In a way, this translates to their “Computer Unit,” which Blast had a while to test out lately. But it’s not a perfect marriage.
The Orb Computer Unit is build on two speakers and a Pyle Pro PTA 2 2X40 watt stereo amplifier. By rewiring the orbs, you can bang out an amazing stereo experience, with up to eight speakers wired in four-unit pairs, but since the product is built on a two-channel amplifier, you can’t go beyond the two channels without scrapping the amp and buying a brand new one that can do 3-4-5-6-7 channels of audio.

There also isn’t any design ingenuity. The product is just two orb speakers and the stock amplifier. If this was really a computer/standalone unit, Orb should have scrapped the “expandability” concept and engineered a modular product with an amplifier’s guts, its orb speakers, and some flashy casing.

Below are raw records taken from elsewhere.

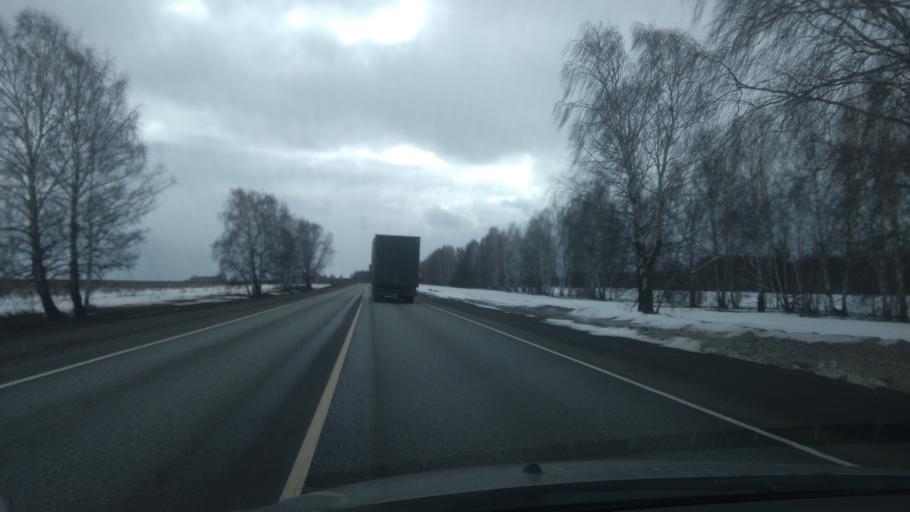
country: RU
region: Perm
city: Suksun
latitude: 56.9493
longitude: 57.5287
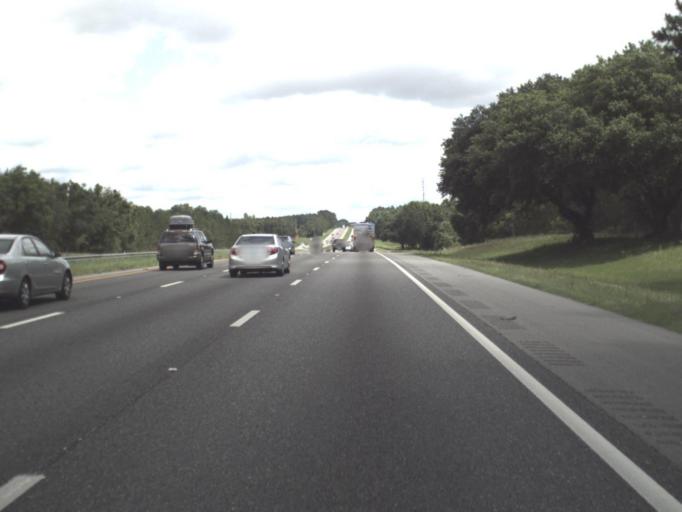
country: US
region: Florida
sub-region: Columbia County
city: Watertown
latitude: 30.0142
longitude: -82.6071
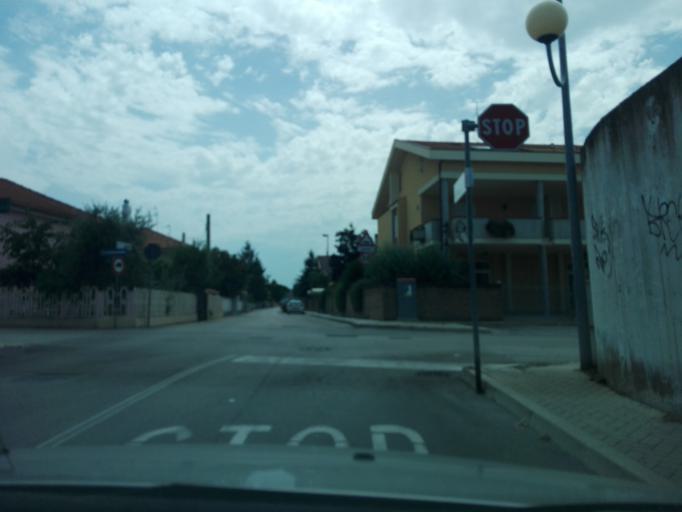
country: IT
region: Abruzzo
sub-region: Provincia di Pescara
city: Montesilvano Marina
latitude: 42.4993
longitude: 14.1297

On the flip side, the 40-watt amp is plenty of power for the Orbs, though they can certainly handle at least 100-watts. And to be even more fair, the product sounds fantastic. Music, gaming, and movies all sound crisp, clear, and well-defined. The Orb unit sounds better than most standard computer speakers that you could buy in the store.
But it is more expensive than most, at $299. You have to be pretty dedicated to your computer audio to shell out $300 for speakers.
If you’re interested in Orb, and you should be, I’d invest in a surround unit. An Orb Audio Mod1 Plus 5.1 system at $999 is pretty moderate when you think about what people invest in five speakers and a subwoofer.